Probably the most interesting feature is the ability to look at what’s going on in the server at this moment. This is an amazing exploratory tool that provides a holistic view for a moment in-time. But the thing I want to focus on is the “Insights” column on the right. Digma tries to combine the separate traces into a coherent narrative. It’s not bad at it but it’s still a machine, some of that value should probably still be done manually since it can’t understand the why, only the what. It seems it can detect the venerable Spring N+1 problem seamlessly.
But this is only the start. One of my favorite things is the ability to look at tracing data next to a histogram and list of errors in a single view. Is performance impacted because there are errors?

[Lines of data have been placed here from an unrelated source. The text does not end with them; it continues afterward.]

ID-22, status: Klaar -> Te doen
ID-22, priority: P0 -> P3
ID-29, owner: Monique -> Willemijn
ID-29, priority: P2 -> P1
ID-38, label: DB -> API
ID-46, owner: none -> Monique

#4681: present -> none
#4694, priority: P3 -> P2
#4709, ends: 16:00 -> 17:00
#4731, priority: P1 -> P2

How impactful is the performance on the rest of the application?
These become questions with easy answers at this point. When we see all the different aspects laid together.
Magical APIs
The N+1 problem I mentioned before is a common bug in Java Persistence API (JPA). The great Vlad Mihalcea has an excellent explanation. The TL;DR is rather simple. We write a simple database query using ORM. But we accidentally split the transaction causing the data to be fetched N+1 times where N is the number of records we fetch.
This is painfully easy to do since transactions are so seamless in JPA. This is the biggest problem in “magical” APIs like JPA. These are APIs that do so much that they feel like magic, but under the hood they still run regular old code, when that code fails it’s very hard to see what goes on. Observability is one of the best ways to understand why these things fail.

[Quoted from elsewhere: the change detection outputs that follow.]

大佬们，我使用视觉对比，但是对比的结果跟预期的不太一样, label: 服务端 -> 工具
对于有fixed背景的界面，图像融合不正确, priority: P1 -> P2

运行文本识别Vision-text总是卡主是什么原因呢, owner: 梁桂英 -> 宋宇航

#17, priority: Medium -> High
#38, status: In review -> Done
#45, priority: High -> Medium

In the past, I used to reach to the profiler for such things, which would often entail a lot of work. Getting the right synthetic environment for running a profiling session is often very challenging. Observability lets us do that without the hassle.
Final Word
Relying on a single individual trace is akin to navigating a vast terrain with just a flashlight. While these traces offer valuable insights, their true potential is only realized when viewed collectively. The limitations of a single trace, such as a narrow perspective, temporal blindness, and lack of context, can often lead developers astray, causing them to miss broader systemic issues.

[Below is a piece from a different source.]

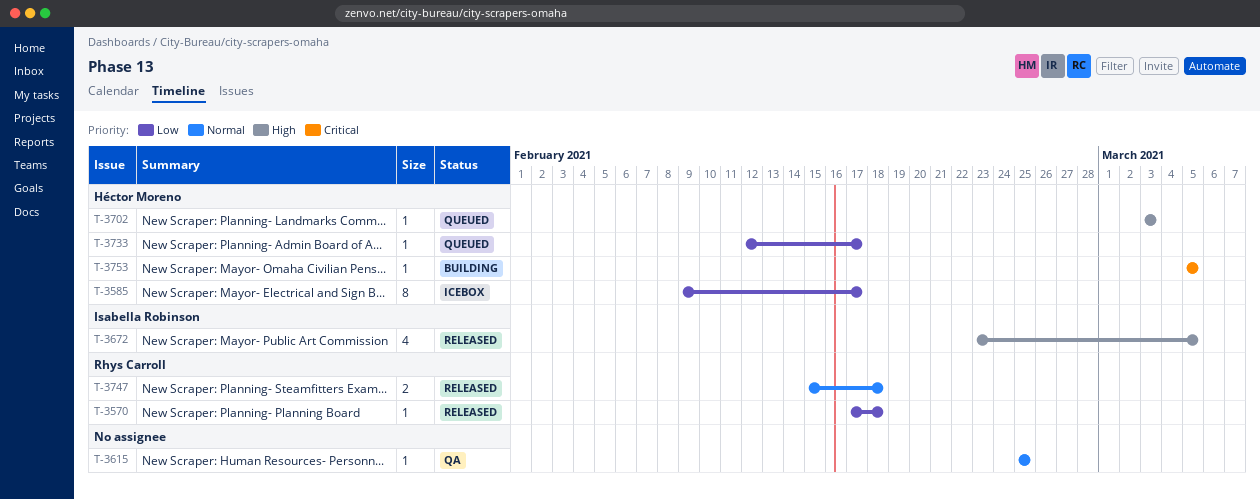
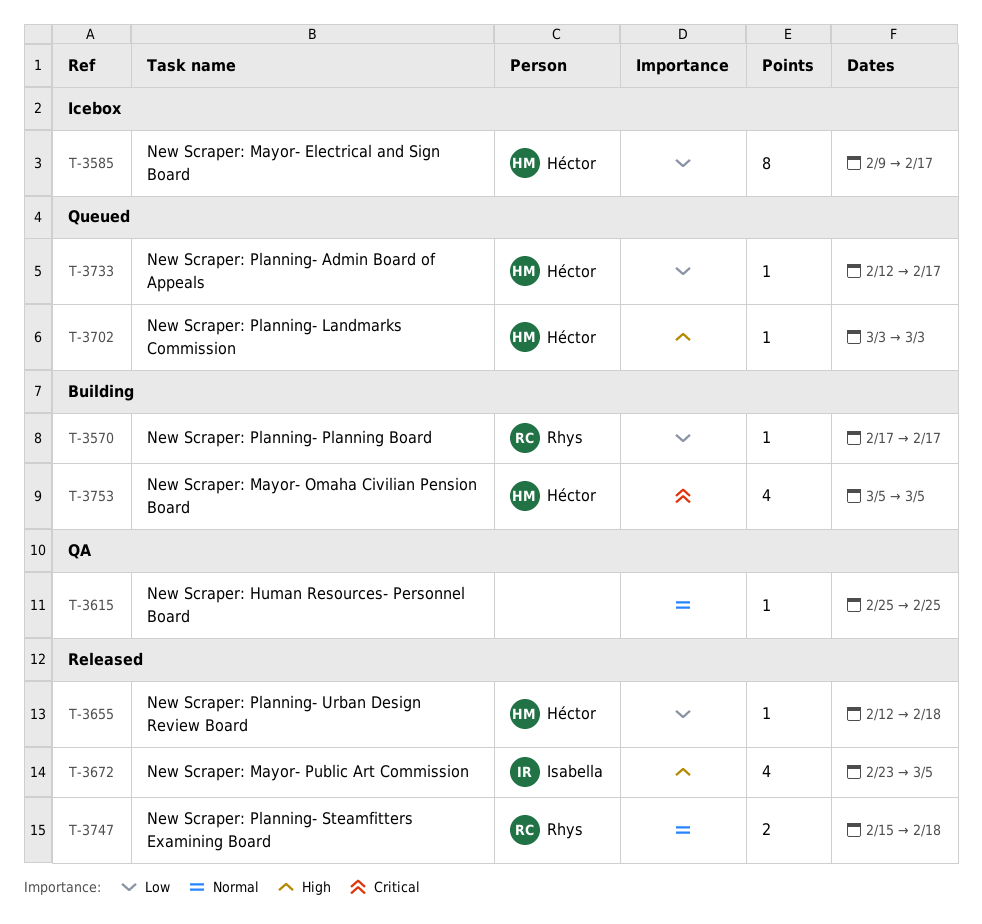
T-3570, status: Released -> Building
T-3570, due: Feb 18 -> Feb 17
T-3655: none -> present
T-3753, estimate: 1 -> 4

On the other hand, the combined power of grouped traces and metrics offers a panoramic view of system health. Together, they allow for a holistic understanding, precise correlation of issues, performance benchmarking, and enhanced troubleshooting. For Java developers, this tandem approach ensures a comprehensive and nuanced understanding of applications, optimizing both performance and user experience. In essence, while individual traces are the chapters of our software story, it's only when they're read in sequence and in tandem with metrics that the full narrative comes to life.